Bazen bir sözcük yazıldığından çok daha fazlasını ifade eder. Günümüz için bu sözcük bence karmaşadır.

Örneğin Aralık ayındayız ve ne yazık ki ağaçlar hala yapraklarını döküp uykuya geçemedi. Alın size karmaşa.

Bu yıl nükleer sözcüğünü çok fazla duyduk. Sanki her an başımızın üzerinden nükleer başlıklı füzeler geçecek ve hep birlikte yok olacağız.

Pahalılık, barınma sorunu hızla artıyor. Kiracılar ile ev sahipleri arasında fırtına koptu kopacak. Gerginlik kalın bir sis tabakası gibi sarmış sokakları.

Kalabalık her gün artmaya devam ediyor. Sokaklar, caddeler arabalarla dolu. Kıpırdayacak, nefes alacak yerimiz kalmadı.

İnsanlar bilinçsizce bu histerinin içinde bir uçtan diğerine savruluyor. Duygularımız azaldı. Az hissediyor, az söylüyoruz.

Mutsuzuz. Hadi bunu itiraf edin kendinize. Mutsuzuz. En çok mutsuzluğumuz korkutuyor bizleri. Sanki bir daha asla mutlu olamayacakmışız gibi geliyor hepimize.

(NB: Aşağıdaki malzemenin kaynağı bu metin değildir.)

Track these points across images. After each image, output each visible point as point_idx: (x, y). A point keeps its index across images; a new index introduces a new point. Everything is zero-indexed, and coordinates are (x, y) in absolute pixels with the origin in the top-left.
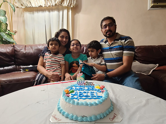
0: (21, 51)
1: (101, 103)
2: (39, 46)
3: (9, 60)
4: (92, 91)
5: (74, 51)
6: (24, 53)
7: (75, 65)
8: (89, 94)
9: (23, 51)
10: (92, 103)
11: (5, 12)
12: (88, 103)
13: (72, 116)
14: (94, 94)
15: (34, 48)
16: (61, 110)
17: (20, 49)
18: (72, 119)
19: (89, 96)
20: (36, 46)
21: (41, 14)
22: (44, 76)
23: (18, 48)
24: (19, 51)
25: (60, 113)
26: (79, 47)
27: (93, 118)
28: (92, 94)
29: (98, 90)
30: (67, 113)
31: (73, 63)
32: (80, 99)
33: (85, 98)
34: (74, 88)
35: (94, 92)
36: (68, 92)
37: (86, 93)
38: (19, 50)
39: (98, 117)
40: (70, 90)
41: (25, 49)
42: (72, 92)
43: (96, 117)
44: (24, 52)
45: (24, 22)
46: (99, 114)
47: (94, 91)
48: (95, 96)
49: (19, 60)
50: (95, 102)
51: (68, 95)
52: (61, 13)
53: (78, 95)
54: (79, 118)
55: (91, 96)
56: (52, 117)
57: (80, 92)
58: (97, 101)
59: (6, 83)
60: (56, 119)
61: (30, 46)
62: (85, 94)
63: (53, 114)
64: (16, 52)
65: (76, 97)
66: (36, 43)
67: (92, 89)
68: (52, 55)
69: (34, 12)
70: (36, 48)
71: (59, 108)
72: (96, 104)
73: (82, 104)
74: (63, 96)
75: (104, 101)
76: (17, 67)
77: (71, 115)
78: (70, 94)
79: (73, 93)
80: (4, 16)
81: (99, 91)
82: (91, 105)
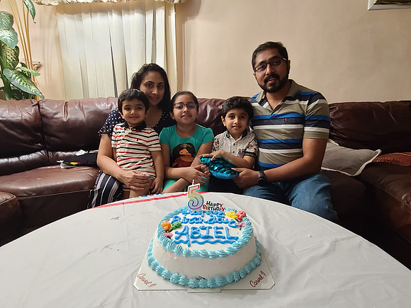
0: (56, 116)
1: (234, 252)
2: (99, 103)
3: (30, 138)
4: (219, 225)
5: (183, 120)
6: (63, 122)
7: (184, 152)
8: (212, 233)
9: (61, 116)
10: (217, 252)
11: (11, 18)
12: (209, 253)
13: (178, 278)
14: (221, 233)
15: (87, 109)
16: (156, 265)
17: (55, 112)
18: (177, 284)
19: (212, 238)
20: (92, 102)
21: (98, 20)
22: (114, 179)
23: (48, 109)
24: (52, 118)
25: (154, 270)
26: (193, 111)
27: (218, 282)
28: (217, 233)
29: (231, 223)
30: (166, 271)
31: (180, 148)
32: (193, 242)
33: (203, 240)
34: (181, 216)
35: (222, 228)
36: (169, 227)
37: (205, 229)
38: (52, 115)
39: (228, 280)
40: (173, 222)
41: (66, 111)
42: (176, 227)
43: (223, 278)
44: (65, 120)
45: (58, 39)
46: (231, 274)
47: (223, 225)
48: (224, 238)
49: (52, 138)
50: (222, 252)
51: (168, 234)
52: (149, 17)
53: (190, 234)
54: (191, 282)
55: (216, 237)
56: (137, 279)
57: (194, 228)
58: (226, 248)
59: (30, 195)
60: (146, 282)
61: (78, 104)
62: (204, 233)
63: (139, 273)
64: (45, 120)
65: (184, 238)
66: (92, 95)
67: (220, 220)
68: (130, 131)
69: (83, 15)
70: (92, 108)
71: (150, 261)
72: (225, 255)
73: (197, 255)
74: (159, 237)
75: (240, 247)
76: (50, 154)
77: (174, 275)
78: (173, 232)
79: (180, 230)
80: (10, 28)
81: (234, 225)
82: (215, 256)
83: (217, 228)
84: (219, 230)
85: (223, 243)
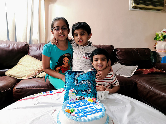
8: (90, 109)
14: (94, 108)
19: (92, 111)
32: (87, 115)
33: (90, 113)
37: (86, 108)
48: (97, 110)
50: (101, 115)
51: (72, 115)
57: (81, 109)
65: (82, 114)
67: (88, 103)
79: (76, 112)
81: (95, 104)
82: (100, 118)
83: (91, 107)
84: (92, 108)
85: (98, 112)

Ne kadar kulaklarımızı tıkasak da dış dünyadan gelen seslere o sesler vücudumuza sızarak çoktan karışmış oluyor ruhumuza.

Öldürülmüş çocuklar yağıyor sıcak ve güvenli salonumuza dev ekran televizyonlarımızdan. Ve bizler ancak dizimiz başlayana kadar o çocukları aklımızda tutuyoruz. Sonra o vıcık vıcık ilişkili diziler bizi gerçeklerden bir gün daha uzaklaştırıyor.

Bilmem kaç tonluk bombalarla öldürülen çocuklar için üzülmeyi bir gün erteliyoruz.

Üstelik yarın iş yerinde ya da arkadaş toplantılarında göğe karışan o çocuklardan söz etmek için yeterince hamasi cümleyi ezberlemişiz çoktan. Bir de sakın sesinize üzücü efektler eklemeyi unutmayın.

Bu karmaşa bizlere sahipleneceğimiz tek ölümün kendi ölümümüz olduğu gerçeğine de inandırmaya başladı.

Henüz tam anlamıyla kış gelmedi ama ben şimdiden ilkbaharı düşlemeye başladım. Hepimizin bir yenilenmeye, bir umuda ihtiyacı var. Belki ilk baharda dağı taşı saran çiçekler bizlere umudu ve yenilenmeyi de beraberinde getirir. Hepimizin daha çok çiçek görmeye ihtiyacı var.

Bahar balkondaki saksılarla gelmiyor. Geldiğini görmek için mutlaka dışarıda; doğanın içinde olmak gerekiyor.

En hızlı işgalci ‘’karmaşa’’ sizce kaygıyı da yanında mı taşıyor? Ya da kaygı ve karmaşa birbirinden mi besleniyor.

Yorulduk.

Bıktık.

Bezdik.

İstediğiniz sözcüğü siz seçin. Ayrıca çoktan seçmeli değil bizim sistemimiz. Bu sözcüklerin üçünü birden seçebilirsiniz. Hatta sizler de ekleme yapabilirsiniz.

Hepimiz dünyanın kötüye gittiğini görüyoruz. Bu kötülüğü engellemeye gücümüz yetmiyor.

En acısı da aklımızdan geçene gücümüzün yetmemesi.

Aklımızda baharlar var ama biz henüz kışı bile göremedik.